━━━━━ EXTRACTED MATERIAL ━━━━━

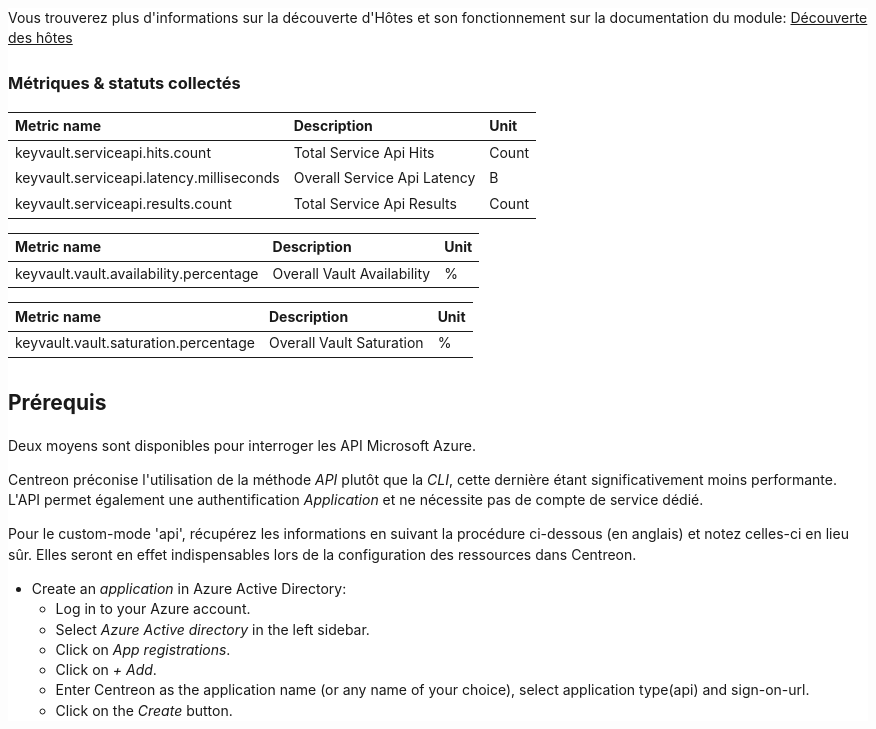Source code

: Vous trouverez plus d'informations sur la découverte d'Hôtes et son fonctionnement sur la documentation du module:
[Découverte des hôtes](/docs/monitoring/discovery/hosts-discovery)

### Métriques & statuts collectés 

<Tabs groupId="sync">
<TabItem value="ServiceAPI" label="ServiceAPI">

| Metric name                              | Description                 | Unit  |
|:-----------------------------------------|:----------------------------|:------|
| keyvault.serviceapi.hits.count           | Total Service Api Hits      | Count |
| keyvault.serviceapi.latency.milliseconds | Overall Service Api Latency | B     |
| keyvault.serviceapi.results.count        | Total Service Api Results   | Count |

</TabItem>
<TabItem value="Vault-Availability" label="Vault-Availability">

| Metric name                            | Description                | Unit |
|:---------------------------------------|:---------------------------|:-----|
| keyvault.vault.availability.percentage | Overall Vault Availability | %    |

</TabItem>
<TabItem value="Vault-Capacity" label="Vault-Capacity">

| Metric name                          | Description              | Unit |
|:-------------------------------------|:-------------------------|:-----|
| keyvault.vault.saturation.percentage | Overall Vault Saturation | %    |

</TabItem>
</Tabs>

## Prérequis

Deux moyens sont disponibles pour interroger les API Microsoft Azure. 

Centreon préconise l'utilisation de la méthode *API* plutôt que la *CLI*, cette dernière étant significativement
moins performante. L'API permet également une authentification *Application* et ne nécessite pas de compte de service dédié.

<Tabs groupId="sync">
<TabItem value="Azure Monitor API" label="Azure Monitor API">

Pour le custom-mode 'api', récupérez les informations en suivant la procédure ci-dessous (en anglais)
et notez celles-ci en lieu sûr. Elles seront en effet indispensables lors de la configuration des ressources
dans Centreon.

* Create an *application* in Azure Active Directory:
    - Log in to your Azure account.
    - Select *Azure Active directory* in the left sidebar.
    - Click on *App registrations*.
    - Click on *+ Add*.
    - Enter Centreon as the application name (or any name of your choice), select application type(api) and sign-on-url.
    - Click on the *Create* button.
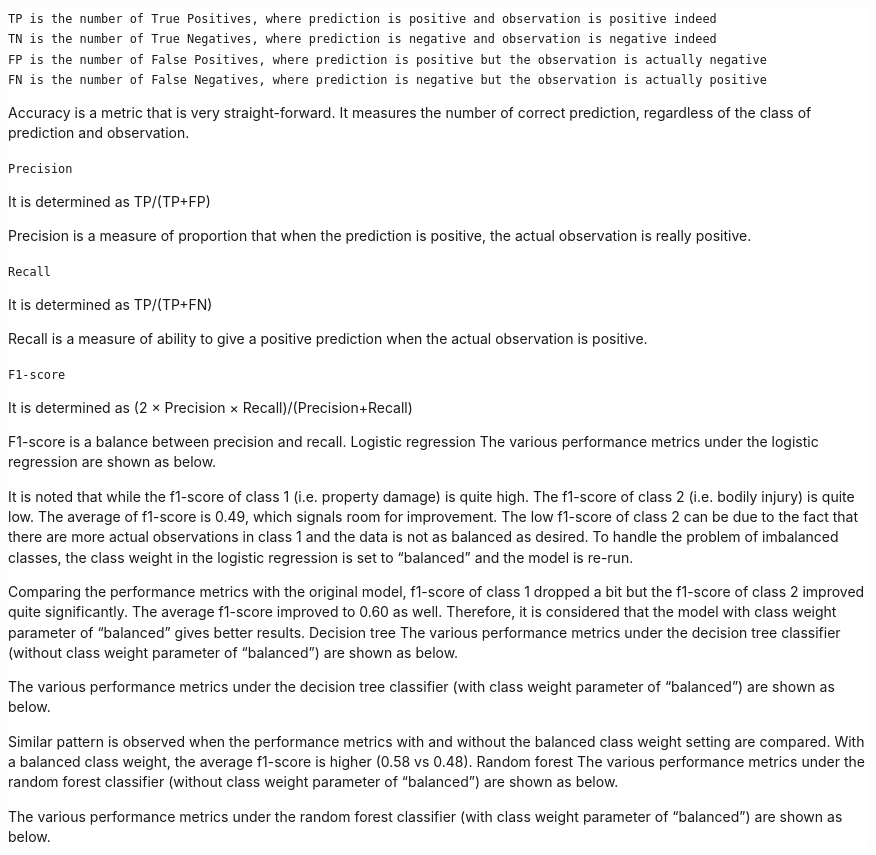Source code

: 	TP is the number of True Positives, where prediction is positive and observation is positive indeed
	TN is the number of True Negatives, where prediction is negative and observation is negative indeed
	FP is the number of False Positives, where prediction is positive but the observation is actually negative
	FN is the number of False Negatives, where prediction is negative but the observation is actually positive

Accuracy is a metric that is very straight-forward. It measures the number of correct prediction, regardless of the class of prediction and observation.

	Precision 

It is determined as  TP/(TP+FP) 

Precision is a measure of proportion that when the prediction is positive, the actual observation is really positive.

	Recall

It is determined as  TP/(TP+FN) 

Recall is a measure of ability to give a positive prediction when the actual observation is positive.

	F1-score

It is determined as  (2 × Precision × Recall)/(Precision+Recall) 

F1-score is a balance between precision and recall.
Logistic regression
The various performance metrics under the logistic regression are shown as below.
 
It is noted that while the f1-score of class 1 (i.e. property damage) is quite high. The f1-score of class 2 (i.e. bodily injury) is quite low. The average of f1-score is 0.49, which signals room for improvement. The low f1-score of class 2 can be due to the fact that there are more actual observations in class 1 and the data is not as balanced as desired.
To handle the problem of imbalanced classes, the class weight in the logistic regression is set to “balanced” and the model is re-run.
 
Comparing the performance metrics with the original model, f1-score of class 1 dropped a bit but the f1-score of class 2 improved quite significantly. The average f1-score improved to 0.60 as well. Therefore, it is considered that the model with class weight parameter of “balanced” gives better results.
Decision tree
The various performance metrics under the decision tree classifier (without class weight parameter of “balanced”) are shown as below.

 
The various performance metrics under the decision tree classifier (with class weight parameter of “balanced”) are shown as below.
 
Similar pattern is observed when the performance metrics with and without the balanced class weight setting are compared. With a balanced class weight, the average f1-score is higher (0.58 vs 0.48).
Random forest
The various performance metrics under the random forest classifier (without class weight parameter of “balanced”) are shown as below.
 
The various performance metrics under the random forest classifier (with class weight parameter of “balanced”) are shown as below.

━━━━━

• _WHAT THIS TASK INVOLVES_:
For each line of the entries that contains the word "Availability", make a copy.

• _TASK RESULT_:
<TabItem value="Vault-Availability" label="Vault-Availability">
| keyvault.vault.availability.percentage | Overall Vault Availability | %    |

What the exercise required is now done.